• **Your goal**: Rewrite the records below with each "series" changed to "category" and all other text kept the same. Leave the pictures out.

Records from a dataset

══════════

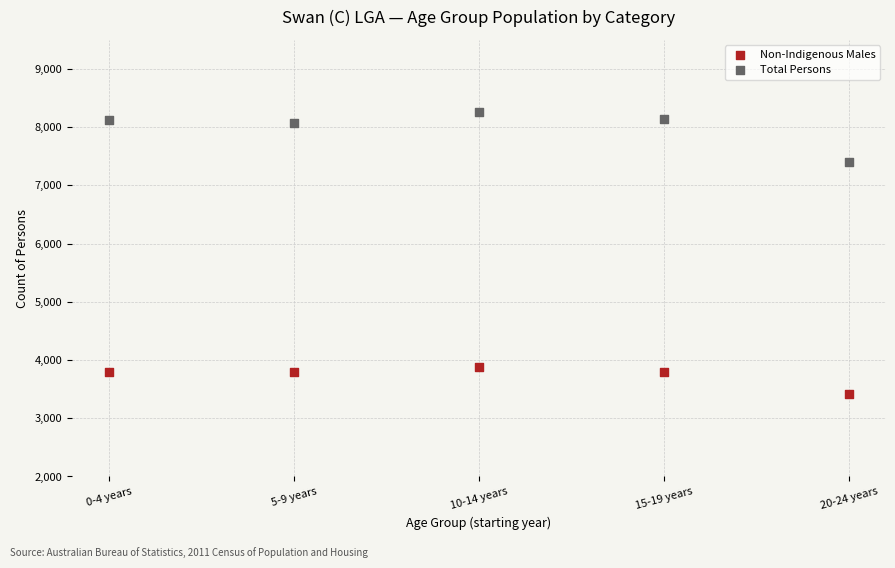

Across all data points, what is the range of Y values (max minus min)?

4843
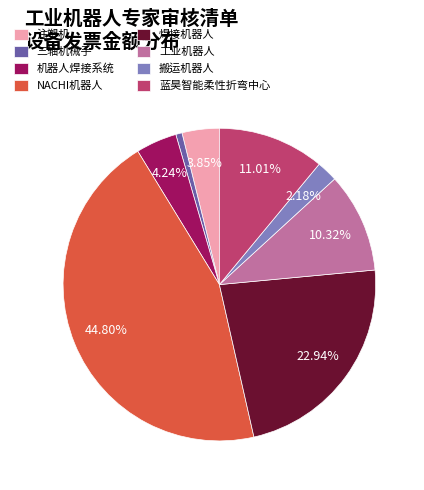

Between 三轴机械手 and 注塑机, which is larger?

注塑机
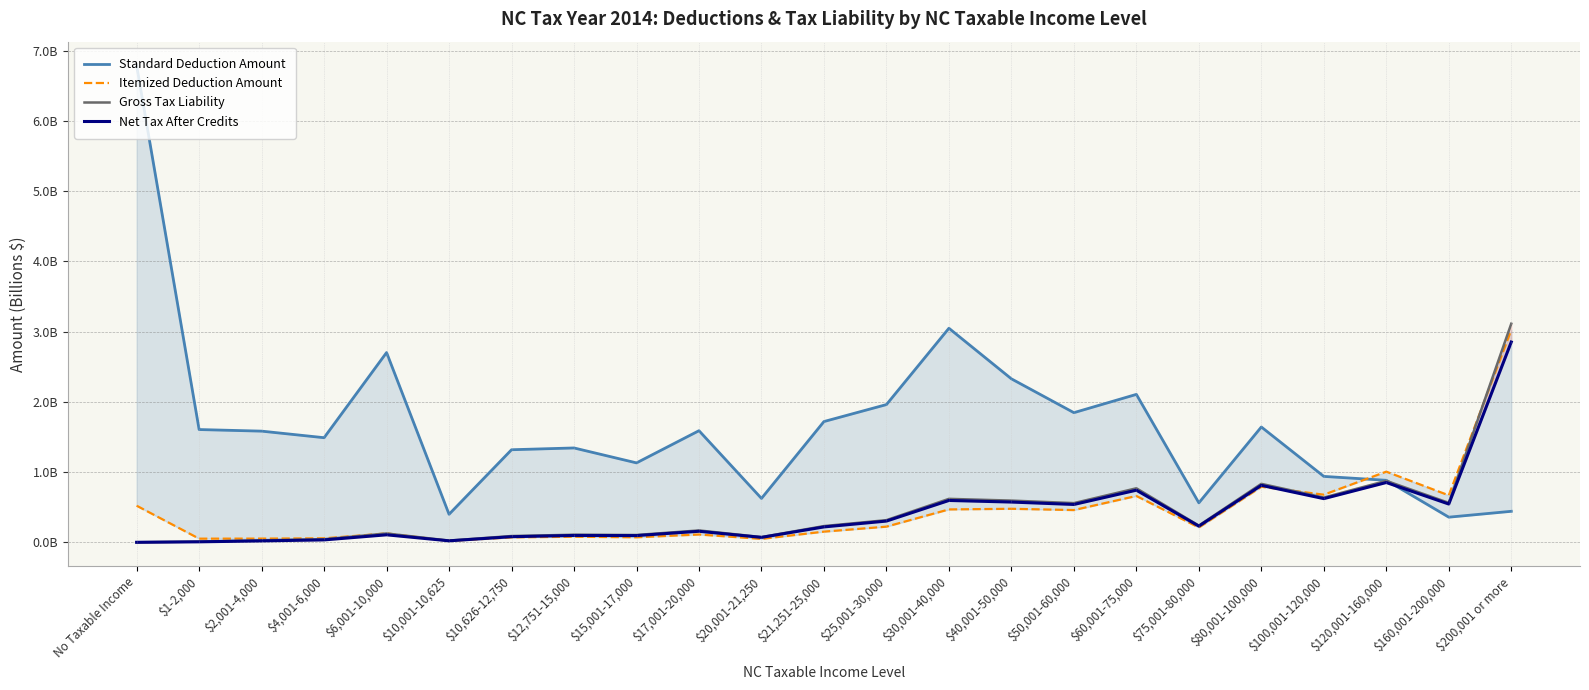

Which series changed the most between $12,751-15,000 and $50,001-60,000?

Standard Deduction Amount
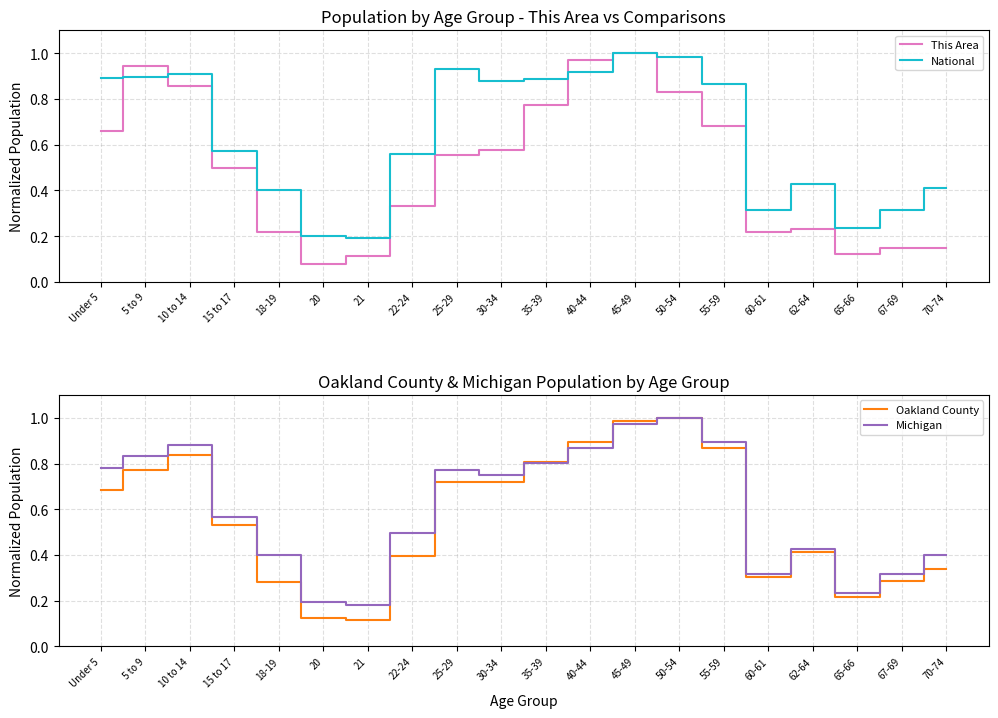

Between 20 and 70-74, which series saw the biggest shift?

Oakland County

══════════

• **Answer box**:
Across all data points, what is the range of Y values (max minus min)?

4843

Between 三轴机械手 and 注塑机, which is larger?

注塑机

Which category changed the most between $12,751-15,000 and $50,001-60,000?

Standard Deduction Amount

Between 20 and 70-74, which category saw the biggest shift?

Oakland County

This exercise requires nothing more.